■ Problem statement ■
In this exercise, retype exactly and only the lines from the top of the entries below through the line that holds "coffee cup: present [197,262,238,334]", omitting pictures.

++++ Task material

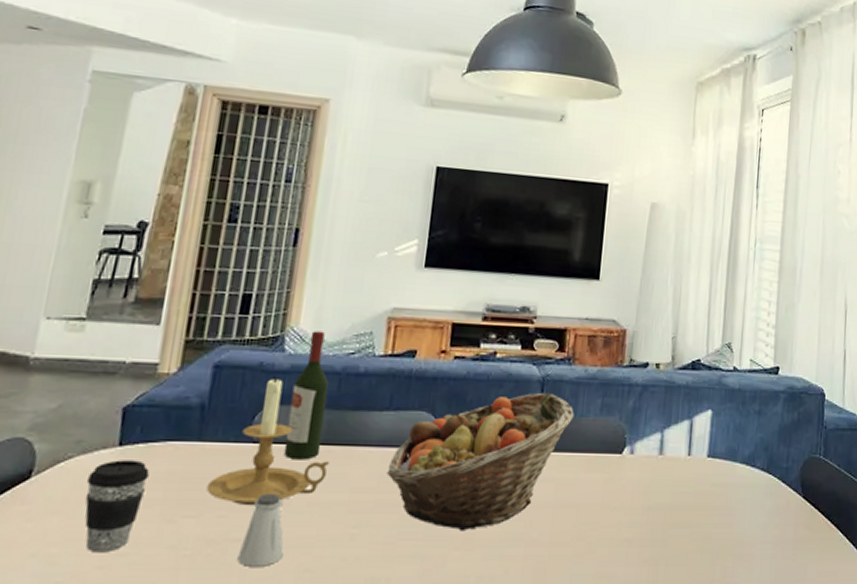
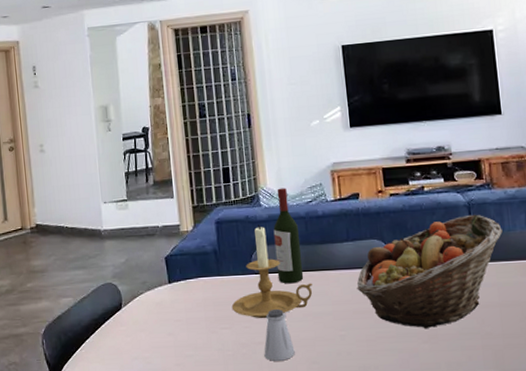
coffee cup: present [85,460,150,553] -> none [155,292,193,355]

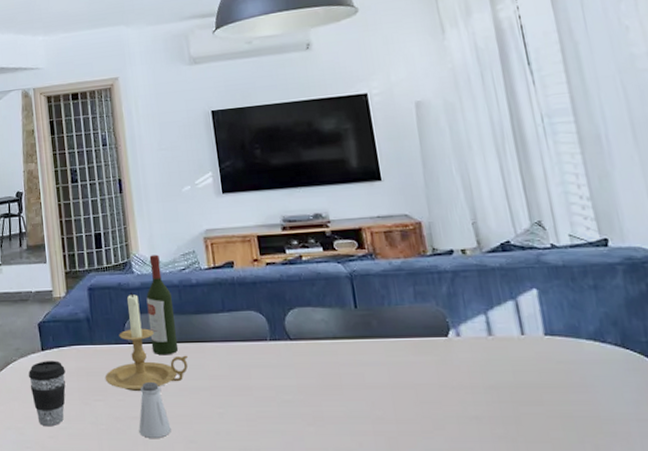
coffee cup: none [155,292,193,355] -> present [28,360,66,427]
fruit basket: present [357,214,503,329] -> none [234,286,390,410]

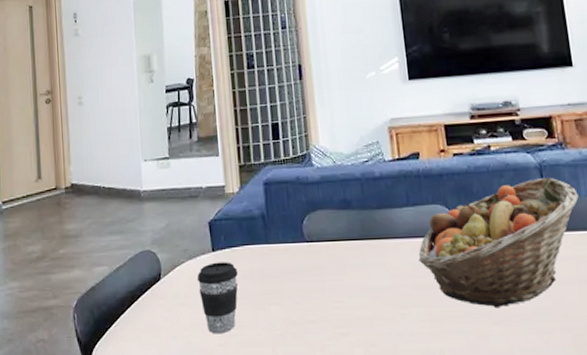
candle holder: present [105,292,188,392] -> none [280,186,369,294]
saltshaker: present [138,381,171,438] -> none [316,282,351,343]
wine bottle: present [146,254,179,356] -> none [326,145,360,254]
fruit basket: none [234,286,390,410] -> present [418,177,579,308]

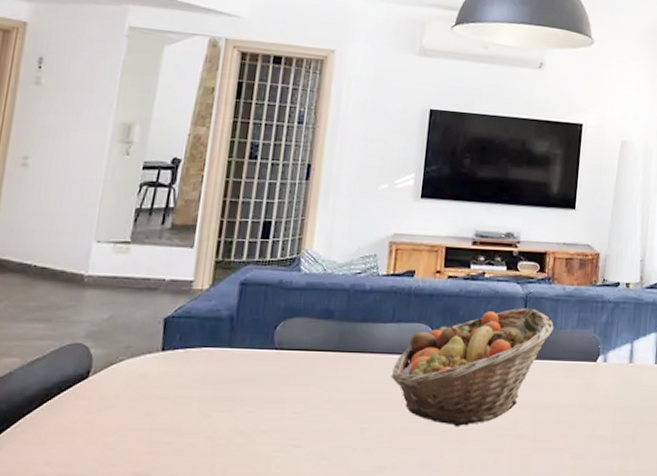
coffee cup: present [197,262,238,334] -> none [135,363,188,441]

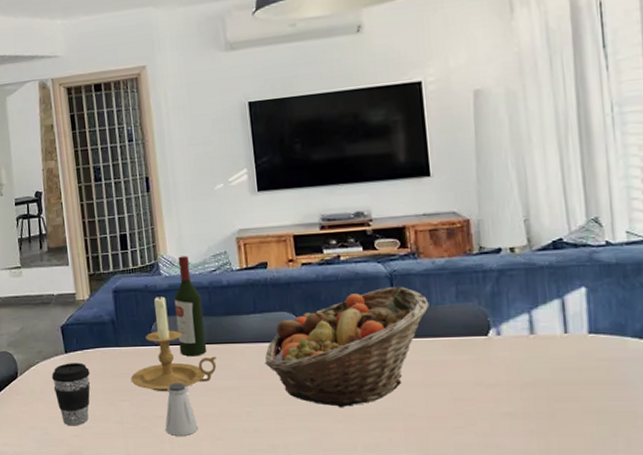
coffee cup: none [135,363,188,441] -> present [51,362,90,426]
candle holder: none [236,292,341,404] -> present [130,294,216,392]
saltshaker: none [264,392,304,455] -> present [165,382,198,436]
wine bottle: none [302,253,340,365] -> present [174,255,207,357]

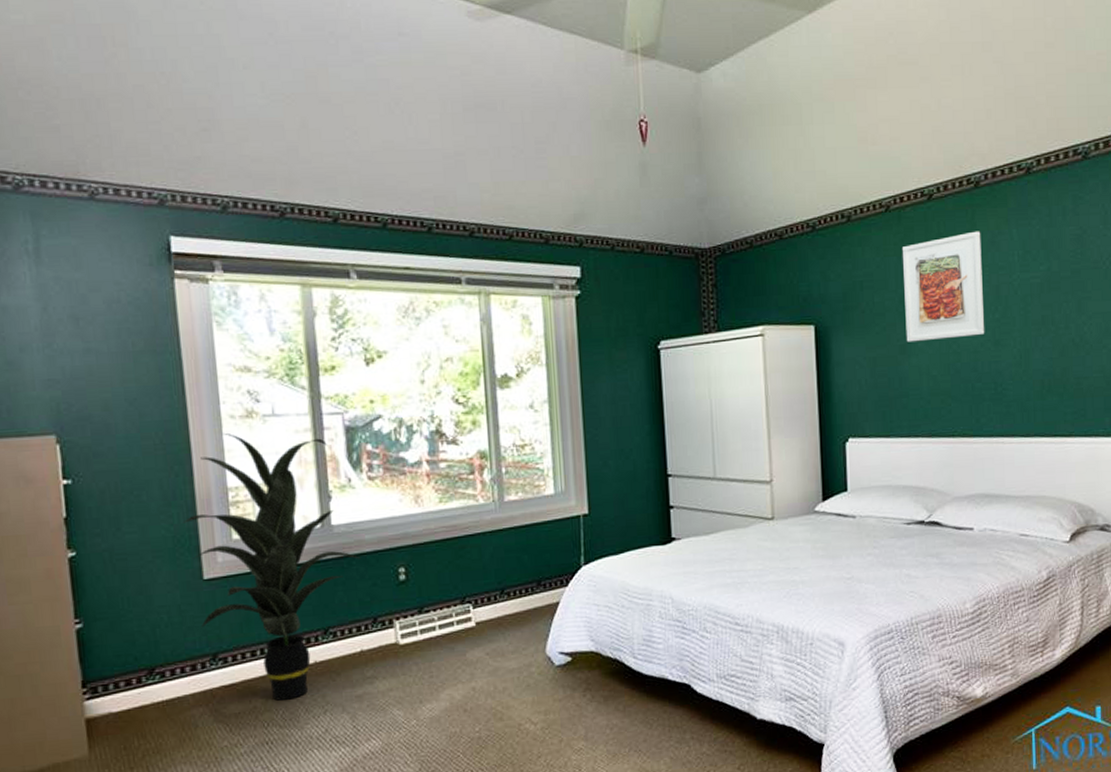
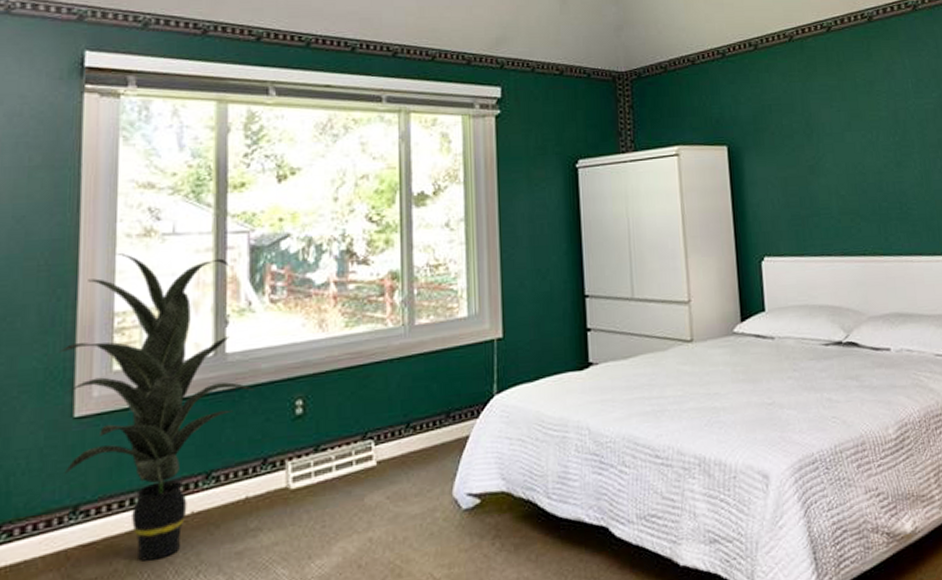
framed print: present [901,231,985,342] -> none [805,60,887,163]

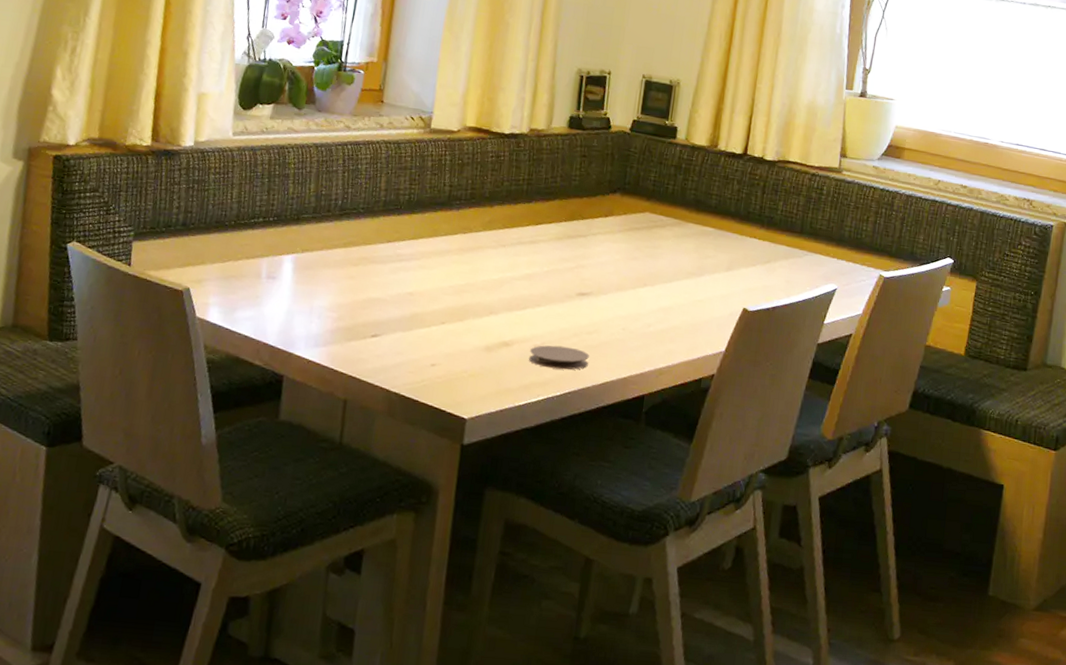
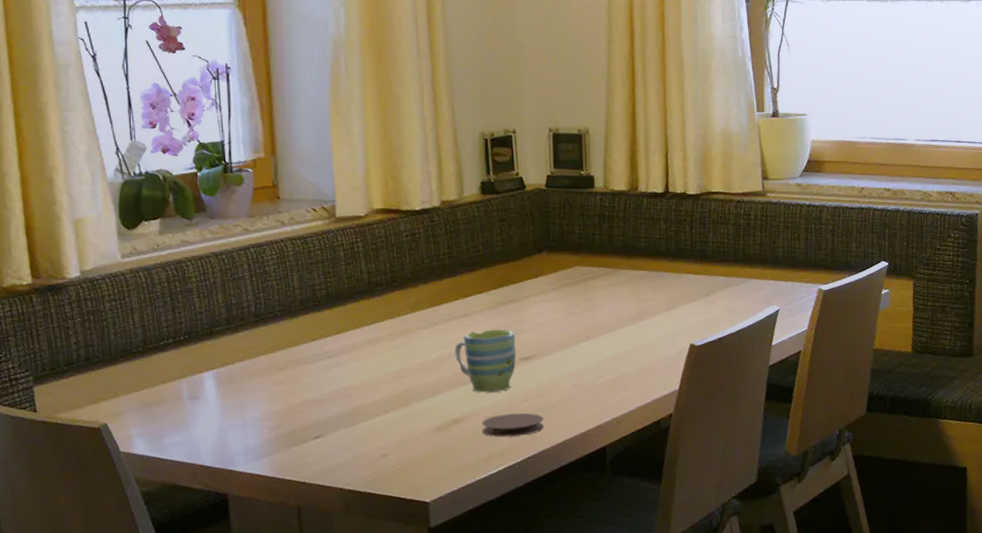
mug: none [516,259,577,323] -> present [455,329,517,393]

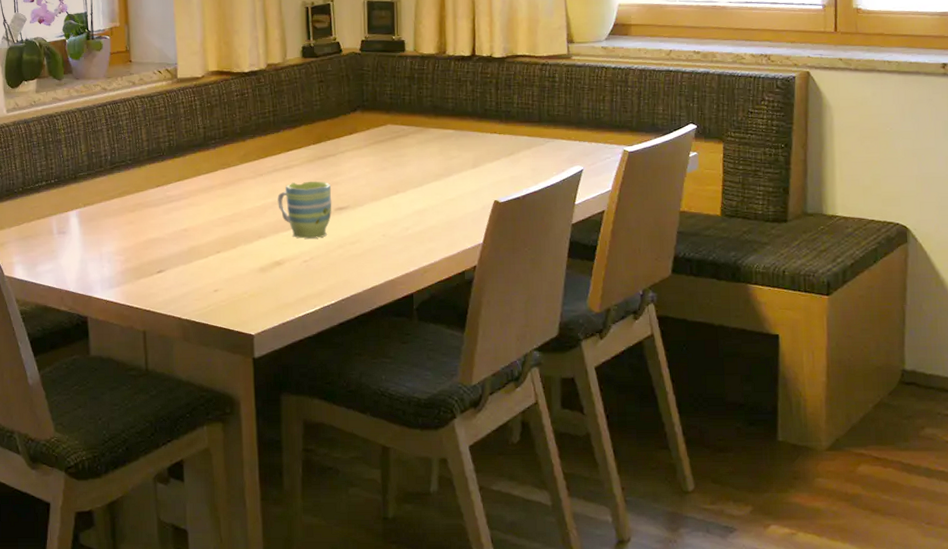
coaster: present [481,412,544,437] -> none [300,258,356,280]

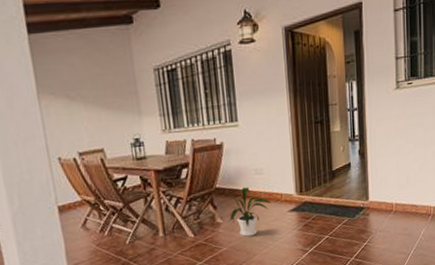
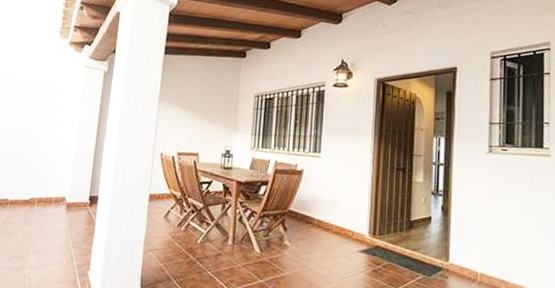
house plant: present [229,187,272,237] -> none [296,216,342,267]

++++++++

■ Exercise solution ■
coffee cup: present [85,460,150,553] -> none [155,292,193,355]

coffee cup: none [155,292,193,355] -> present [28,360,66,427]
fruit basket: present [357,214,503,329] -> none [234,286,390,410]

candle holder: present [105,292,188,392] -> none [280,186,369,294]
saltshaker: present [138,381,171,438] -> none [316,282,351,343]
wine bottle: present [146,254,179,356] -> none [326,145,360,254]
fruit basket: none [234,286,390,410] -> present [418,177,579,308]

coffee cup: present [197,262,238,334] -> none [135,363,188,441]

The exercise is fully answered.